═══ RECORDS FOR THE TASK

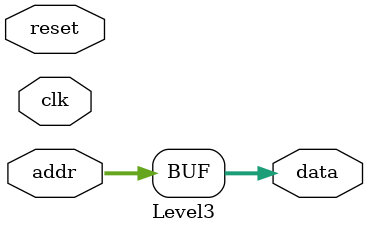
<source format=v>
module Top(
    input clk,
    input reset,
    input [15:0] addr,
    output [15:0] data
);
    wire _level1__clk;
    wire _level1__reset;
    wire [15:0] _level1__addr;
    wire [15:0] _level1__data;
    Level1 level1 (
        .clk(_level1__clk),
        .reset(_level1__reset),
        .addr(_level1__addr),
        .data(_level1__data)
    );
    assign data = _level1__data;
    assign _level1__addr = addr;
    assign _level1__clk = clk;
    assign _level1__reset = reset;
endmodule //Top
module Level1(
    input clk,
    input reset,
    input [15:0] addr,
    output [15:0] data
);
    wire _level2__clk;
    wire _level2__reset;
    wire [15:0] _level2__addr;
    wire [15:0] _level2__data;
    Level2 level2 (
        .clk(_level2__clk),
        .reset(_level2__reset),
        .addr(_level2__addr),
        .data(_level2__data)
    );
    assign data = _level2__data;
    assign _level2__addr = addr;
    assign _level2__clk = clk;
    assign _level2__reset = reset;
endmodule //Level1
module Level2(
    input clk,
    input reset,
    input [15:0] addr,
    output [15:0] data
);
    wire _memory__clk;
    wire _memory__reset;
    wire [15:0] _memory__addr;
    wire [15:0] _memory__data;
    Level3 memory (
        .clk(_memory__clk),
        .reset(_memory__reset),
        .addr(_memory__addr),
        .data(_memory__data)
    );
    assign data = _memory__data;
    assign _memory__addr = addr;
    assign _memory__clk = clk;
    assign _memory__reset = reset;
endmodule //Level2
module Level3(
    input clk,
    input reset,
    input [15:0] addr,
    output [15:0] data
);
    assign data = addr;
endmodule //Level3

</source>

══════

**ABOUT THIS TASK**
Give the entries again exactly. Pictures stay out.

**TASK SOLUTION**
<source format=v>
module Top(
    input clk,
    input reset,
    input [15:0] addr,
    output [15:0] data
);
    wire _level1__clk;
    wire _level1__reset;
    wire [15:0] _level1__addr;
    wire [15:0] _level1__data;
    Level1 level1 (
        .clk(_level1__clk),
        .reset(_level1__reset),
        .addr(_level1__addr),
        .data(_level1__data)
    );
    assign data = _level1__data;
    assign _level1__addr = addr;
    assign _level1__clk = clk;
    assign _level1__reset = reset;
endmodule //Top
module Level1(
    input clk,
    input reset,
    input [15:0] addr,
    output [15:0] data
);
    wire _level2__clk;
    wire _level2__reset;
    wire [15:0] _level2__addr;
    wire [15:0] _level2__data;
    Level2 level2 (
        .clk(_level2__clk),
        .reset(_level2__reset),
        .addr(_level2__addr),
        .data(_level2__data)
    );
    assign data = _level2__data;
    assign _level2__addr = addr;
    assign _level2__clk = clk;
    assign _level2__reset = reset;
endmodule //Level1
module Level2(
    input clk,
    input reset,
    input [15:0] addr,
    output [15:0] data
);
    wire _memory__clk;
    wire _memory__reset;
    wire [15:0] _memory__addr;
    wire [15:0] _memory__data;
    Level3 memory (
        .clk(_memory__clk),
        .reset(_memory__reset),
        .addr(_memory__addr),
        .data(_memory__data)
    );
    assign data = _memory__data;
    assign _memory__addr = addr;
    assign _memory__clk = clk;
    assign _memory__reset = reset;
endmodule //Level2
module Level3(
    input clk,
    input reset,
    input [15:0] addr,
    output [15:0] data
);
    assign data = addr;
endmodule //Level3

</source>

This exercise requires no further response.